The Import of What is Obvious

This page is dedicated not merely to the times in which Calvin Coolidge lived but to the “mind of the president” as it addressed problems and articulated solutions through his speeches, radio addresses and writings. To return to the situations he faced over the course of thirty years in public service, one is confronted with the realization that we live in like times. This is because we possess the same human frailties and strengths of his generation.

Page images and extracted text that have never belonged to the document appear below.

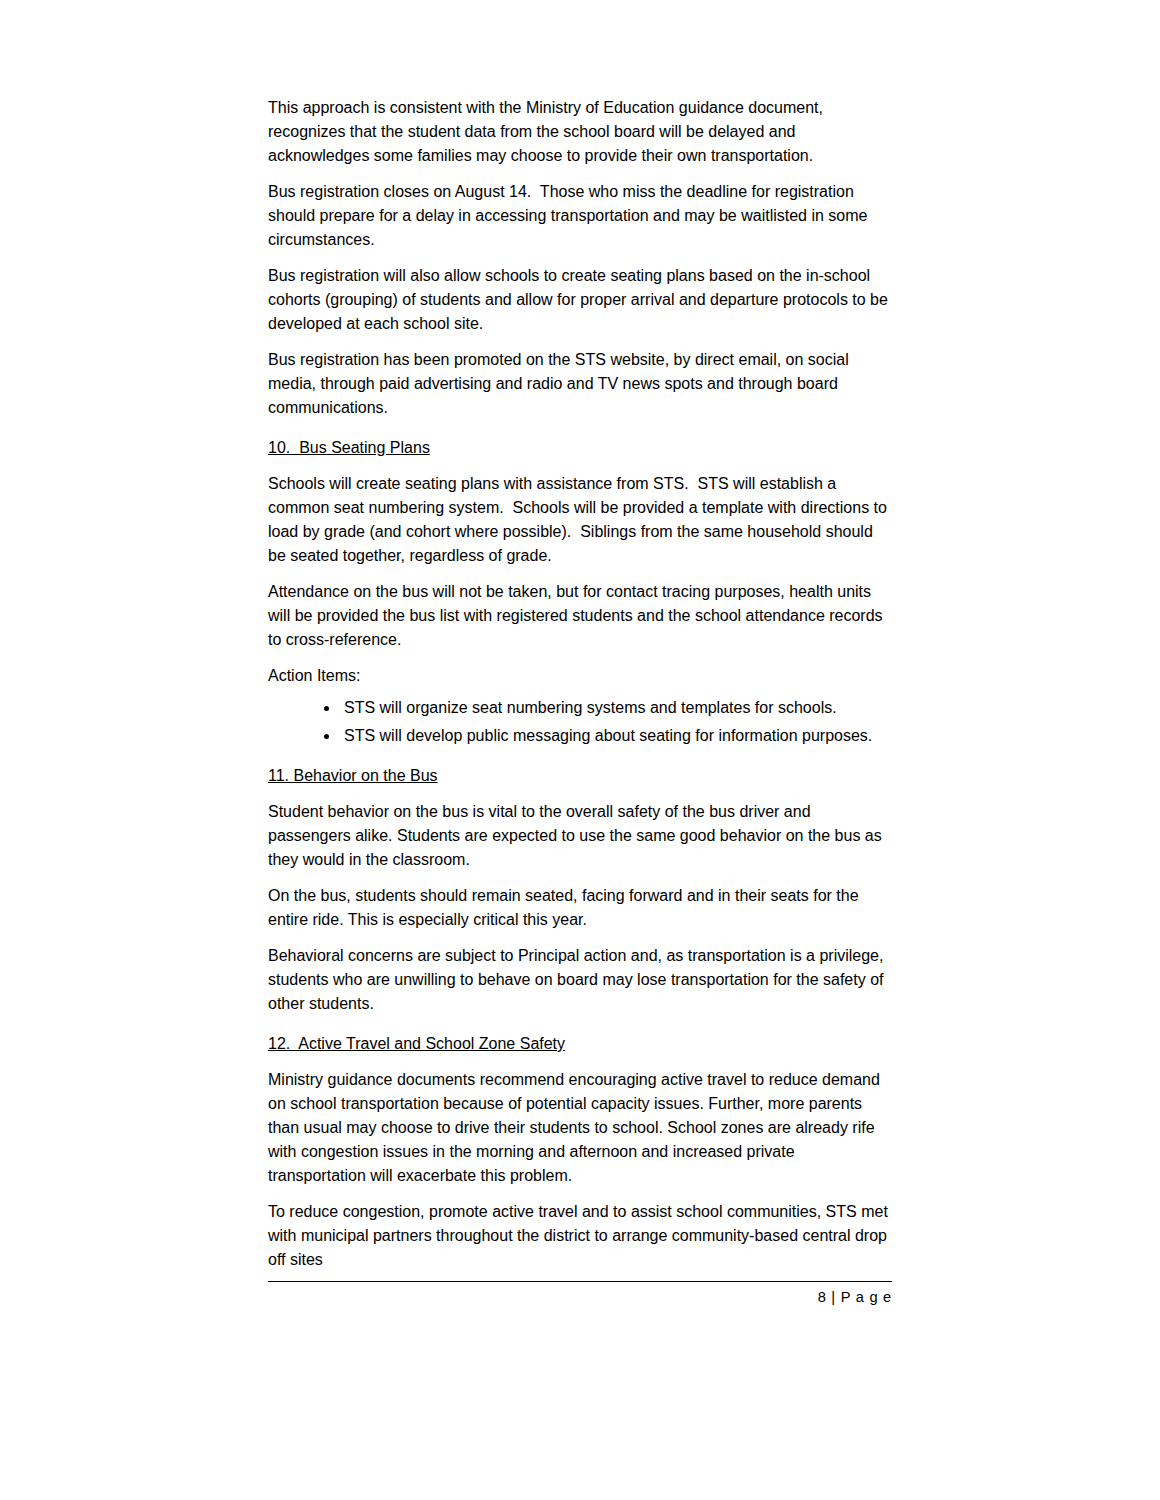This approach is consistent with the Ministry of Education guidance document, recognizes that the student data from the school board will be delayed and acknowledges some families may choose to provide their own transportation.
Bus registration closes on August 14. Those who miss the deadline for registration should prepare for a delay in accessing transportation and may be waitlisted in some circumstances.
Bus registration will also allow schools to create seating plans based on the in-school cohorts (grouping) of students and allow for proper arrival and departure protocols to be developed at each school site.
Bus registration has been promoted on the STS website, by direct email, on social media, through paid advertising and radio and TV news spots and through board communications.
10. Bus Seating Plans
Schools will create seating plans with assistance from STS. STS will establish a common seat numbering system. Schools will be provided a template with directions to load by grade (and cohort where possible). Siblings from the same household should be seated together, regardless of grade.
Attendance on the bus will not be taken, but for contact tracing purposes, health units will be provided the bus list with registered students and the school attendance records to cross-reference.
Action Items:
STS will organize seat numbering systems and templates for schools.
STS will develop public messaging about seating for information purposes.
11. Behavior on the Bus
Student behavior on the bus is vital to the overall safety of the bus driver and passengers alike. Students are expected to use the same good behavior on the bus as they would in the classroom.
On the bus, students should remain seated, facing forward and in their seats for the entire ride. This is especially critical this year.
Behavioral concerns are subject to Principal action and, as transportation is a privilege, students who are unwilling to behave on board may lose transportation for the safety of other students.
12. Active Travel and School Zone Safety
Ministry guidance documents recommend encouraging active travel to reduce demand on school transportation because of potential capacity issues. Further, more parents than usual may choose to drive their students to school. School zones are already rife with congestion issues in the morning and afternoon and increased private transportation will exacerbate this problem.
To reduce congestion, promote active travel and to assist school communities, STS met with municipal partners throughout the district to arrange community-based central drop off sites
8 | P a g e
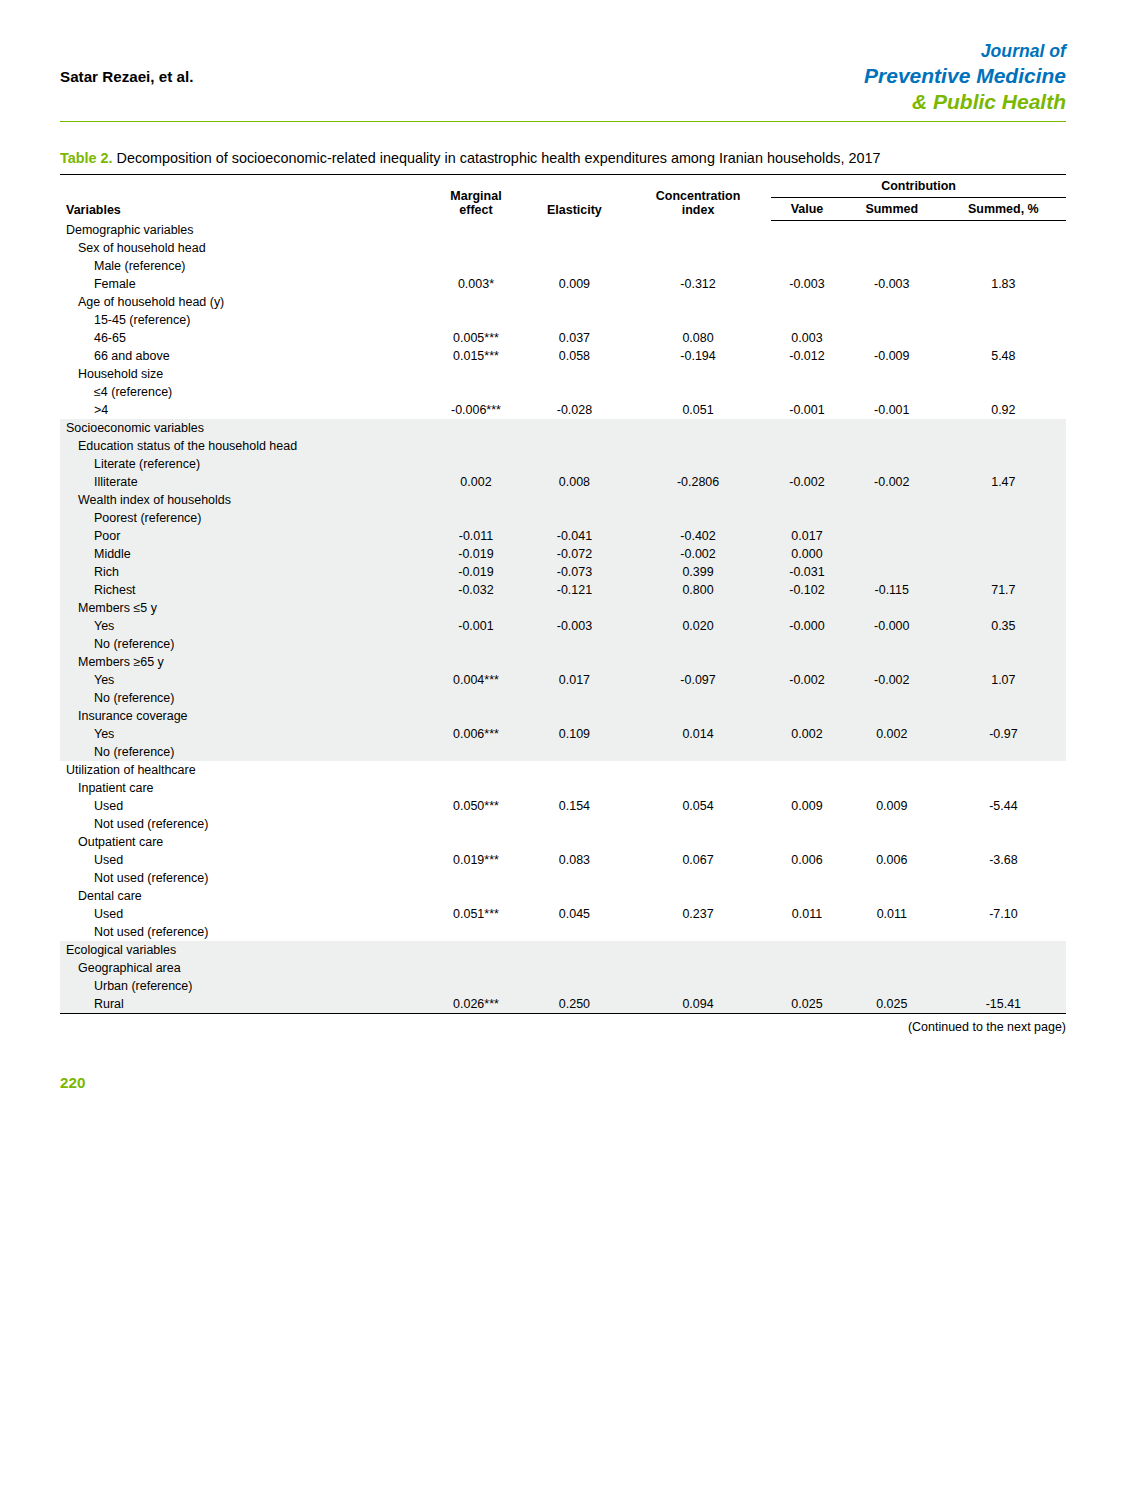Satar Rezaei, et al.
Journal of
Preventive Medicine
& Public Health
Table 2. Decomposition of socioeconomic-related inequality in catastrophic health expenditures among Iranian households, 2017
| Variables | Marginal effect | Elasticity | Concentration index | Contribution |
| --- | --- | --- | --- | --- |
| Value | Summed | Summed, % |
| Demographic variables | | | | | | |
| Sex of household head | | | | | | |
| Male (reference) | | | | | | |
| Female | 0.003* | 0.009 | -0.312 | -0.003 | -0.003 | 1.83 |
| Age of household head (y) | | | | | | |
| 15-45 (reference) | | | | | | |
| 46-65 | 0.005*** | 0.037 | 0.080 | 0.003 | | |
| 66 and above | 0.015*** | 0.058 | -0.194 | -0.012 | -0.009 | 5.48 |
| Household size | | | | | | |
| ≤4 (reference) | | | | | | |
| >4 | -0.006*** | -0.028 | 0.051 | -0.001 | -0.001 | 0.92 |
| Socioeconomic variables | | | | | | |
| Education status of the household head | | | | | | |
| Literate (reference) | | | | | | |
| Illiterate | 0.002 | 0.008 | -0.2806 | -0.002 | -0.002 | 1.47 |
| Wealth index of households | | | | | | |
| Poorest (reference) | | | | | | |
| Poor | -0.011 | -0.041 | -0.402 | 0.017 | | |
| Middle | -0.019 | -0.072 | -0.002 | 0.000 | | |
| Rich | -0.019 | -0.073 | 0.399 | -0.031 | | |
| Richest | -0.032 | -0.121 | 0.800 | -0.102 | -0.115 | 71.7 |
| Members ≤5 y | | | | | | |
| Yes | -0.001 | -0.003 | 0.020 | -0.000 | -0.000 | 0.35 |
| No (reference) | | | | | | |
| Members ≥65 y | | | | | | |
| Yes | 0.004*** | 0.017 | -0.097 | -0.002 | -0.002 | 1.07 |
| No (reference) | | | | | | |
| Insurance coverage | | | | | | |
| Yes | 0.006*** | 0.109 | 0.014 | 0.002 | 0.002 | -0.97 |
| No (reference) | | | | | | |
| Utilization of healthcare | | | | | | |
| Inpatient care | | | | | | |
| Used | 0.050*** | 0.154 | 0.054 | 0.009 | 0.009 | -5.44 |
| Not used (reference) | | | | | | |
| Outpatient care | | | | | | |
| Used | 0.019*** | 0.083 | 0.067 | 0.006 | 0.006 | -3.68 |
| Not used (reference) | | | | | | |
| Dental care | | | | | | |
| Used | 0.051*** | 0.045 | 0.237 | 0.011 | 0.011 | -7.10 |
| Not used (reference) | | | | | | |
| Ecological variables | | | | | | |
| Geographical area | | | | | | |
| Urban (reference) | | | | | | |
| Rural | 0.026*** | 0.250 | 0.094 | 0.025 | 0.025 | -15.41 |
(Continued to the next page)
220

President Coolidge has been attacked, miscast and marginalized for eighty years as “silent,” “cold,” and a “do-nothing” lackey of “Big Business,” stuck between the greats, Wilson and FDR. His daily articles, written after his presidency, in 1930 through 1931 will be central to this blog’s purpose. When asked about the detractors of those articles in an interview by Bruce Barton, CC smiled, “They criticize me for harping on the obvious. Perhaps some day I’ll write one on The Importance of the Obvious. If all the folks in the United States would do the few simple things they know they ought to do, most of our big problems would take care of themselves” (cited in “Meet Calvin Coolidge: The Man Behind the Myth,” Brattleboro, VT: Stephen Greene Press, 1960, p. 191). He was simply anticipating a truth Bruce Lee would later observe, “Our grand business is not to see what lies dimly at a distance, but to do what lies clearly at hand.”

Despite all of our technological advancements, moral sophistication and governmental complexity, what is too often absent is the import due the obvious. That is why “Silenced Cal,” as Amity Shlaes puts it, has much to say.